WHAT IS REQUIRED:
The lines from the start of the records below through the line containing "the families who" are to be copied exactly, both ends included, with nothing added.

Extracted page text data
★ ★ ★ ★ ★

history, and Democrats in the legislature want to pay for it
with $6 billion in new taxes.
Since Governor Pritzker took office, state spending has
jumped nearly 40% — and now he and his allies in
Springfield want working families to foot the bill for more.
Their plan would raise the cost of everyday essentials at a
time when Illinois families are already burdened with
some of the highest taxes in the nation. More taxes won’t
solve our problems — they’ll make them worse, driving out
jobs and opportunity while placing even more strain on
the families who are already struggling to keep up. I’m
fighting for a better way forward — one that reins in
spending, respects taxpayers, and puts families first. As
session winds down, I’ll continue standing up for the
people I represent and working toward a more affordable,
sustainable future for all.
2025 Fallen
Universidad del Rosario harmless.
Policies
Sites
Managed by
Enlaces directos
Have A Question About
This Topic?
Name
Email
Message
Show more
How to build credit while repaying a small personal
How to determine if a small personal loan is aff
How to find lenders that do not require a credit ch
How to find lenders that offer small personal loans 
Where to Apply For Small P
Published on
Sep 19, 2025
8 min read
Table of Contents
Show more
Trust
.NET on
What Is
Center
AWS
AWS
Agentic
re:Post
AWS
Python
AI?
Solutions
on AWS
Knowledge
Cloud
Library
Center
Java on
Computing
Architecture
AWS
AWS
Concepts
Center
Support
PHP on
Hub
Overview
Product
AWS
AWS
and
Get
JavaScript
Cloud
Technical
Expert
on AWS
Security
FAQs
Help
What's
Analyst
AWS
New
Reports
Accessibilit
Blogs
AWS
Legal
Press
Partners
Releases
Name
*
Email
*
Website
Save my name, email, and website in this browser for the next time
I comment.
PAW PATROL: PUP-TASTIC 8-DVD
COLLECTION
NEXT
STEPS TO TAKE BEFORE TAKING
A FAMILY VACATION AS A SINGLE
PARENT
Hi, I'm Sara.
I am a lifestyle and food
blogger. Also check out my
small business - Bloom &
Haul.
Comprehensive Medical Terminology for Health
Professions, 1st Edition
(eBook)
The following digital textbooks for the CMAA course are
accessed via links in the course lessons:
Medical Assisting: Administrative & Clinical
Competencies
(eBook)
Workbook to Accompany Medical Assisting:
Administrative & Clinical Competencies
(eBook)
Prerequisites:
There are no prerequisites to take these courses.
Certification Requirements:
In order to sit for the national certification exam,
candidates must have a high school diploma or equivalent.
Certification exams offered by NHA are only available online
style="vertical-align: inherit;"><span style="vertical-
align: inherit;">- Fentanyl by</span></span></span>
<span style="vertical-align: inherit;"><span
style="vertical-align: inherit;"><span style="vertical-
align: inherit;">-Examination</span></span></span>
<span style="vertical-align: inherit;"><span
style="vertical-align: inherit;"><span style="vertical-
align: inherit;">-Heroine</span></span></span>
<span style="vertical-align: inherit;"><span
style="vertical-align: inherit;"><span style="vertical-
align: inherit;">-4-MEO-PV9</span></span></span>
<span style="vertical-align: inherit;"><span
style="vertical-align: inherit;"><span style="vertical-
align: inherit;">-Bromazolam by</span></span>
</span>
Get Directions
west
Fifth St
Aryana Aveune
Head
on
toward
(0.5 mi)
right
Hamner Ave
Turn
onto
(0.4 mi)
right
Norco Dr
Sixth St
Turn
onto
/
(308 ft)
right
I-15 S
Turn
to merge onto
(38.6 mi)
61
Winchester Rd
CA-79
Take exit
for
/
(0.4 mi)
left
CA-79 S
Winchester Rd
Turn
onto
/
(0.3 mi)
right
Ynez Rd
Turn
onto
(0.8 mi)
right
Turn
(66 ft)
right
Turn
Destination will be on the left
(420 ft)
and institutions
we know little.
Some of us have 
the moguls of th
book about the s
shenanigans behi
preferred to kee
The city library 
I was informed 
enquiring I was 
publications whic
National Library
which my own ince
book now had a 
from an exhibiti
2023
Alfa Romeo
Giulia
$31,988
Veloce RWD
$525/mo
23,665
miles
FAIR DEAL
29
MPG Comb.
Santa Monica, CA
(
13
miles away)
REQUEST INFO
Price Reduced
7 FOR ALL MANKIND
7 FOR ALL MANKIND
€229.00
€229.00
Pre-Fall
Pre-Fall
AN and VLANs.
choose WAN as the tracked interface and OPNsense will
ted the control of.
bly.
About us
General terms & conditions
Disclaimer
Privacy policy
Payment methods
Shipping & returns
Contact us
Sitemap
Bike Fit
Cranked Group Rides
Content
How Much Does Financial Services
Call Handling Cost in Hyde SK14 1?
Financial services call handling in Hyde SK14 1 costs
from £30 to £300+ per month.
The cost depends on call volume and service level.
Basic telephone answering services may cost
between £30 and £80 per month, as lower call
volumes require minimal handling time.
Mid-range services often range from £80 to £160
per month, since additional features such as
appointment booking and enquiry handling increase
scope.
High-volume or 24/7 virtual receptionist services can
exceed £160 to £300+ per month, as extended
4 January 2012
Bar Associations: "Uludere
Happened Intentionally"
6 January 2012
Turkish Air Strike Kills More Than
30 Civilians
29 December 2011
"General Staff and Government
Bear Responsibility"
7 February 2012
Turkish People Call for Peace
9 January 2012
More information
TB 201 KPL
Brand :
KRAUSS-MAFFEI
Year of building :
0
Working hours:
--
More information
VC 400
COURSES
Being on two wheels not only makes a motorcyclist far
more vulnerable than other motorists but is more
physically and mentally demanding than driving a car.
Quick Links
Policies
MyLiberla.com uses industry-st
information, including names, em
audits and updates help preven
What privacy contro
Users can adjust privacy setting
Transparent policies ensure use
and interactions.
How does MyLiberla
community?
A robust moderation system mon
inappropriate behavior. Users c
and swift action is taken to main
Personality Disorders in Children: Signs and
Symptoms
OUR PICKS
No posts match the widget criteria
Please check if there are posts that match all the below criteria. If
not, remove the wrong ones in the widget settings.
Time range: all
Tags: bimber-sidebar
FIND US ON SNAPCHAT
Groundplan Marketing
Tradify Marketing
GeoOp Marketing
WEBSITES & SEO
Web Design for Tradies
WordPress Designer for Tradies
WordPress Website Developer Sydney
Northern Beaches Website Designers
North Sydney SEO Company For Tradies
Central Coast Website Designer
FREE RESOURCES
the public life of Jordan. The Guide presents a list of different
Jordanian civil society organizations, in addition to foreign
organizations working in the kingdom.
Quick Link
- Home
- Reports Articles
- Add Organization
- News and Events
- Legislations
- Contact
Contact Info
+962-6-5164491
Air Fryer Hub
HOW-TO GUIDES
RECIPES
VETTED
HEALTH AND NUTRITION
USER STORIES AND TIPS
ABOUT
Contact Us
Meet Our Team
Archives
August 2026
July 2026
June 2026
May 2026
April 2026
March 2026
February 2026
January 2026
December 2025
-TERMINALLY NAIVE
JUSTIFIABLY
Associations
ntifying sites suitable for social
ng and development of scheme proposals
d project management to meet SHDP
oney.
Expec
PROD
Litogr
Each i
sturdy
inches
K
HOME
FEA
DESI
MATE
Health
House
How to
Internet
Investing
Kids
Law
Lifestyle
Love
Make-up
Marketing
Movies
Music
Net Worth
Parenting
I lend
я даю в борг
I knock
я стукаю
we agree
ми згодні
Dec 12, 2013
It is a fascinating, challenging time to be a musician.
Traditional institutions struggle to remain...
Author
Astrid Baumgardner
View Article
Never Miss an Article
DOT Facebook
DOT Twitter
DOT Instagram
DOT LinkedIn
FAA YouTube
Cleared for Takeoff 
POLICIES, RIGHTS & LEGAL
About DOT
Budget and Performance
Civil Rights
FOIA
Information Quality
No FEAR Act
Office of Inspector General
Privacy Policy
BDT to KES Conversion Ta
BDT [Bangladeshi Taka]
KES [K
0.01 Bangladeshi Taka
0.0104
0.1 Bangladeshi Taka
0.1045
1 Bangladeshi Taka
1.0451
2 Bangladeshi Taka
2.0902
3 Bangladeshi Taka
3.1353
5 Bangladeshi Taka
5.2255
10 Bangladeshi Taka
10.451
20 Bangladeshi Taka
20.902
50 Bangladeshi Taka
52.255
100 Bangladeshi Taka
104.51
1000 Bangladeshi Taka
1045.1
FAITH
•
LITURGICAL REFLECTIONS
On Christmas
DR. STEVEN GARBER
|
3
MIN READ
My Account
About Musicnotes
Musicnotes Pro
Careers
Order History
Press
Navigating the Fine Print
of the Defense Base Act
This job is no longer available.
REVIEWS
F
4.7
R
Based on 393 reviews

★ ★ ★ ★ ★

TASK ANSWER:
history, and Democrats in the legislature want to pay for it
with $6 billion in new taxes.
Since Governor Pritzker took office, state spending has
jumped nearly 40% — and now he and his allies in
Springfield want working families to foot the bill for more.
Their plan would raise the cost of everyday essentials at a
time when Illinois families are already burdened with
some of the highest taxes in the nation. More taxes won’t
solve our problems — they’ll make them worse, driving out
jobs and opportunity while placing even more strain on
the families who are already struggling to keep up. I’m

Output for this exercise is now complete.